Investigative reporting journalist

Uliana Malashenko is a journalist, specializing in live and investigative reporting.

== Education and early journalistic career ==
Malashenko has a master's degree in journalism from Lomonosov Moscow State University, which she received in 2011. While still a student at MSU, she reported for Expert TV, RBC TV and Kommersant FM. In 2013, she became a news correspondent and host of TV Rain news show, Here and Now. Through the early years of her journalistic career, Uliana faced a lot of pressure from government authorities while covering high-profile political stories. As a result, she was subjected to house visits by local police forces. At another point, while on assignment for Kommersant FM, she was covering the environmentalist protests in Khimki forest. Together with other journalists, she was assaulted by Russian law enforcement agents, resulting in a brain concussion and hospitalization. These and other events ultimately contributed to her decision to relocate and continue her journalistic career in the United States.

In the fall of 2021, Uliana Malashenko graduated from Columbia Journalism School where she specialized in developing beat-specific expertise in national politics, U.S. elections and investigative journalism. Since March 2022, she has been working as a misinformation reporter for Lead Stories, a US-based media company specializing in identifying and debunking false claims on social media.

== Current publications and contributions ==
Malashenko is a bilingual writer, contributing to several digital media publications, with articles published in English and Russian.

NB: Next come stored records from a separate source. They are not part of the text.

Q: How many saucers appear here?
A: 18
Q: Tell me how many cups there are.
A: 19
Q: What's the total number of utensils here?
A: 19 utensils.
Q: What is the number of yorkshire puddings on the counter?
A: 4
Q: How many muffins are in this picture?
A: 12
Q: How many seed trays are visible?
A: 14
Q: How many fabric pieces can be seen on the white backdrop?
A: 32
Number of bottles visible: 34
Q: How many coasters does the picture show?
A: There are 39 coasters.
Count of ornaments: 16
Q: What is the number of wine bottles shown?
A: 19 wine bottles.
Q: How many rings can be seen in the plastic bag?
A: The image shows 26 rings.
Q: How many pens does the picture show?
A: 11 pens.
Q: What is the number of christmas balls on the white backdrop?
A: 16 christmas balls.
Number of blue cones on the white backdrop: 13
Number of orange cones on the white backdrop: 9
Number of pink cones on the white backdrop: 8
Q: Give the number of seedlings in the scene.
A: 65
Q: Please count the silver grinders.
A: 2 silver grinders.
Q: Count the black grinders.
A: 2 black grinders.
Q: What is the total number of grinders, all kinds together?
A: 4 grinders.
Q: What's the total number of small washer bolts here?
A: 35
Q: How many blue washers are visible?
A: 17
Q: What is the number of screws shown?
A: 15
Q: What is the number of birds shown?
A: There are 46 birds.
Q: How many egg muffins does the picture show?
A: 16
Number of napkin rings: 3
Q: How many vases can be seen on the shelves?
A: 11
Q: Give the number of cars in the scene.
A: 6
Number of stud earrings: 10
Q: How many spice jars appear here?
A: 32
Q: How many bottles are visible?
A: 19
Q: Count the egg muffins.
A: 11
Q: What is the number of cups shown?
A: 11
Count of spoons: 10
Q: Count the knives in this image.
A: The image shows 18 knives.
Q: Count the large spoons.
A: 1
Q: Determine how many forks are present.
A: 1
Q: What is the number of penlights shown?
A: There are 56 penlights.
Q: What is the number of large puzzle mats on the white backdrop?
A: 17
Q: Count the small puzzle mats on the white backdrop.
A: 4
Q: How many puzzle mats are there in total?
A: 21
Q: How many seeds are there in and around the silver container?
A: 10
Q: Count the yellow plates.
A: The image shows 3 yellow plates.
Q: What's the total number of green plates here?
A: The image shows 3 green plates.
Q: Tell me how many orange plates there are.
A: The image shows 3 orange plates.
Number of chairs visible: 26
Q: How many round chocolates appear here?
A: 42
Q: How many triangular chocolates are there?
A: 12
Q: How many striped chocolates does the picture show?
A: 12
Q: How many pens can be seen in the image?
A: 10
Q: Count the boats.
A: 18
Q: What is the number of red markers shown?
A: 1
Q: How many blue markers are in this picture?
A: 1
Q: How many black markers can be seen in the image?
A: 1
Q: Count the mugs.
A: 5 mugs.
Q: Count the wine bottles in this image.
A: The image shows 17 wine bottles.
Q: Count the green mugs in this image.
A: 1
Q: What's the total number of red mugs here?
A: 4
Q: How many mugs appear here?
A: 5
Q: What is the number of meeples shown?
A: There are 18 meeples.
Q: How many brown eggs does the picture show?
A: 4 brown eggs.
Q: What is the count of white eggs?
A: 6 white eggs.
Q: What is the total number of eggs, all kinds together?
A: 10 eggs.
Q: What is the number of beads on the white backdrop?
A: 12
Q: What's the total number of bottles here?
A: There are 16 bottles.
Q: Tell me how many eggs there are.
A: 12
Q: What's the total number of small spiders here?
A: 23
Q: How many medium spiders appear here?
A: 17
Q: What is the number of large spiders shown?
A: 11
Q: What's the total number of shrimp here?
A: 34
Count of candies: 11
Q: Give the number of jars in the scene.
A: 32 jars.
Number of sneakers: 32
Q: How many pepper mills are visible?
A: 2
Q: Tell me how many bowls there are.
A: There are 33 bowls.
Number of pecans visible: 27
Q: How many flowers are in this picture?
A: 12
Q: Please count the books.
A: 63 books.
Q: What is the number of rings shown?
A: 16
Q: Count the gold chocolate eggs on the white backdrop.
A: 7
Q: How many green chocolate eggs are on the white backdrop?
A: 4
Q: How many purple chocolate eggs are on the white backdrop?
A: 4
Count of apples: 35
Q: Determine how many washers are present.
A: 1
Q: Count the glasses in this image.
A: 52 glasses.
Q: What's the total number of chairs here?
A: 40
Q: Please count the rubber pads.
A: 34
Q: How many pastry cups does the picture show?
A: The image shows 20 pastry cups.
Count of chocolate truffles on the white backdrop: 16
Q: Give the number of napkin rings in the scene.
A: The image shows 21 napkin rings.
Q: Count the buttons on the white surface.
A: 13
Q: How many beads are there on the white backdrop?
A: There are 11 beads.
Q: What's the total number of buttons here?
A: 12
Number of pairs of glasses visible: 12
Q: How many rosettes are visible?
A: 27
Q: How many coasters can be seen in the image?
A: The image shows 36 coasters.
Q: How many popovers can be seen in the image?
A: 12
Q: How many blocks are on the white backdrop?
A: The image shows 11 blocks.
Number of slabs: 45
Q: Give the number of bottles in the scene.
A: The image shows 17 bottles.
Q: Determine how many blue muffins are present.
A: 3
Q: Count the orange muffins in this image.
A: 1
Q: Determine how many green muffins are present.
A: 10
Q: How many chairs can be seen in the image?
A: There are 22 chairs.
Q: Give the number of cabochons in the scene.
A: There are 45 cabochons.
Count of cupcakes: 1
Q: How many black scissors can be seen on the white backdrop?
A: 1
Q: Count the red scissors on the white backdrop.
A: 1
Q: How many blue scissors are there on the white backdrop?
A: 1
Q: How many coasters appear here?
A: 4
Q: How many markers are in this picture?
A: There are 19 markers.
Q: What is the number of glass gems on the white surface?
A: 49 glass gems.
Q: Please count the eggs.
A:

She covers significant topics of public interest, ranging from current events such as presidential and mayoral elections in the US and Russia, to devastation caused by hurricanes Harvey and Irma. She interviewed a NASA official, Bob Jacobs, about space collaboration between the US and Russia, and reported on the 2017 solar eclipse in the US. Her article profiling multiple survivors of the HIV epidemic was published on 2017 World AIDS Day. Throughout 2016 and most of 2017, Malashenko actively participated in Russian historical event project, contributing to Mikhail Zygar's high-profile "Project 1917" which received coverage in online media from CNN and others.

Malashenko presently works with domestic and international online and on-air publications, including Washington Babylon, The National Interest, Snob.ru, Business FM, and Batenka.